§ Texte à examiner
• • • • • • •

Curieuse la dévaluation que l’usage commun fait subir aux mots. Aujourd’hui on ne dit plus « surprenant », on dit « surréaliste ». On ne dit plus - chère Fabienne Giboudeaux qui va beaucoup nous manquer- « patronage « , on dit « autogestion ».

La charte Main verte et l’existence de la Cellule « Main verte » (aujourd’hui Agence d’écologie urbaine) constituent un socle robuste sur lequel s’appuie le développement des jardins partagés parisiens. Une sorte de « guichet unique » comme le souligne la rédactrice de la charte, Laurence Baudelet. Il y a du vrai. Mais , sur la terrain, la vie est plus compliquée puisque les jardins partagés dépendent dans les faits de quatre structures : Agence d’écologie urbaine, Mairie d’arrondissement, DEVE, et , dans de nombreux cas, un(e) paysagiste. Dans une ville gérée « à l’ancienne » comme la ville de Paris, ces structures sont jalouses de leur périmètre et de leur autorité et, pour le moins, pas toujours bien coordonnées entre elles. Essayez donc de jardiner un pied d’arbre ! La Charte main verte aurait d’ailleurs beaucoup plus de poids si elle avait été discutée au lieu d’être octroyée et subie passivement par les jardiniers.

Il ne faut donc pas croire que la vie des jardins partagés est toujours une vie en rose. Après dix ans ans d’expérience, il est temps de faire le bilan et de procéder à des ajustements. On peut considérer que le bilan a été fait par les Ateliers pour les dix ans de la Charte main verte organisé par l’Agence d’Ecologie urbaine (Juin 2013). Le compte-rendu de ces ateliers témoigne d’une grande richesse d’expériences mais, en général, ils ont laissé aux participants un sentiment d’ inabouti. Sans doute parce qu’il n’en est rien sorti de concret.

J’aurais beaucoup de choses à dire sur la question mais je me bornerai ici aux points qui font consensus au sein de Jardizneuf (Comité de liaison des jardins partagés du XIXème ) et ont été rendus publics sous forme d’adresse aux candidats aux récentes élections municipales :

  • possibilité d’adhésion des jardins de pied d’immeuble à la Charte main verte  ;
  • indépendance vis à vis du cahier des charges des paysagistes en ce qui concerne les jardins partagés situés à l’intérieur des jardins publics ;
  • possibilité des jardins de pleine terre (contre le "tout en bac") ;
  • des jardins avec des arbres, des haies, des mares ;
  • des espaces de mutualisation ( des outils, des semis, etc…) ;
  • une assistance fournie par les jardiniers de la Ville. .

• • • • • • •

§ Données enregistrées

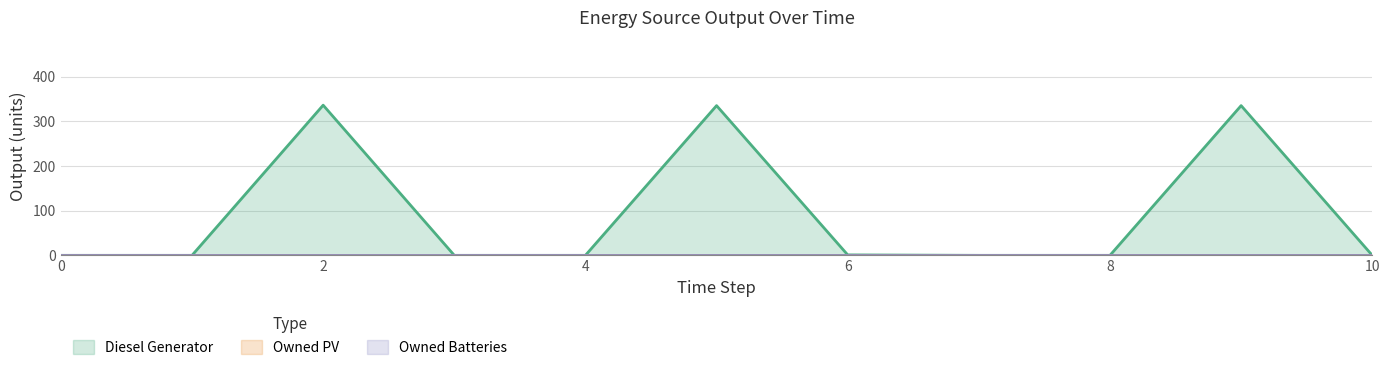

True or false: Diesel Generator has a value of 114.3 at 8.

False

• • • • • • •

§ Activités
1 – Selon le texte sur les jardins partagés, pourquoi la vie sur le terrain est-elle plus compliquée que ne le suggère l'idée de « guichet unique » ?
2 – D'après le texte sur les jardins partagés, qui a rédigé la charte Main verte ?
3 – Dans le texte sur les jardins partagés, extrayez le passage qui commence aux mots « Il ne faut donc » et s'arrête après « sorti de concret. ».

§ Résultats attendus
1 – Dans les faits, les jardins partagés dépendent de quatre structures : l'Agence d'écologie urbaine, la Mairie d'arrondissement, la DEVE et, dans de nombreux cas, un(e) paysagiste. Dans une ville gérée « à l'ancienne », ces structures sont jalouses de leur périmètre et de leur autorité, et pas toujours bien coordonnées entre elles.

2 – Laurence Baudelet.

3 –
Il ne faut donc pas croire que la vie des jardins partagés est toujours une vie en rose. Après dix ans ans d’expérience, il est temps de faire le bilan et de procéder à des ajustements. On peut considérer que le bilan a été fait par les Ateliers pour les dix ans de la Charte main verte organisé par l’Agence d’Ecologie urbaine (Juin 2013). Le compte-rendu de ces ateliers témoigne d’une grande richesse d’expériences mais, en général, ils ont laissé aux participants un sentiment d’ inabouti. Sans doute parce qu’il n’en est rien sorti de concret.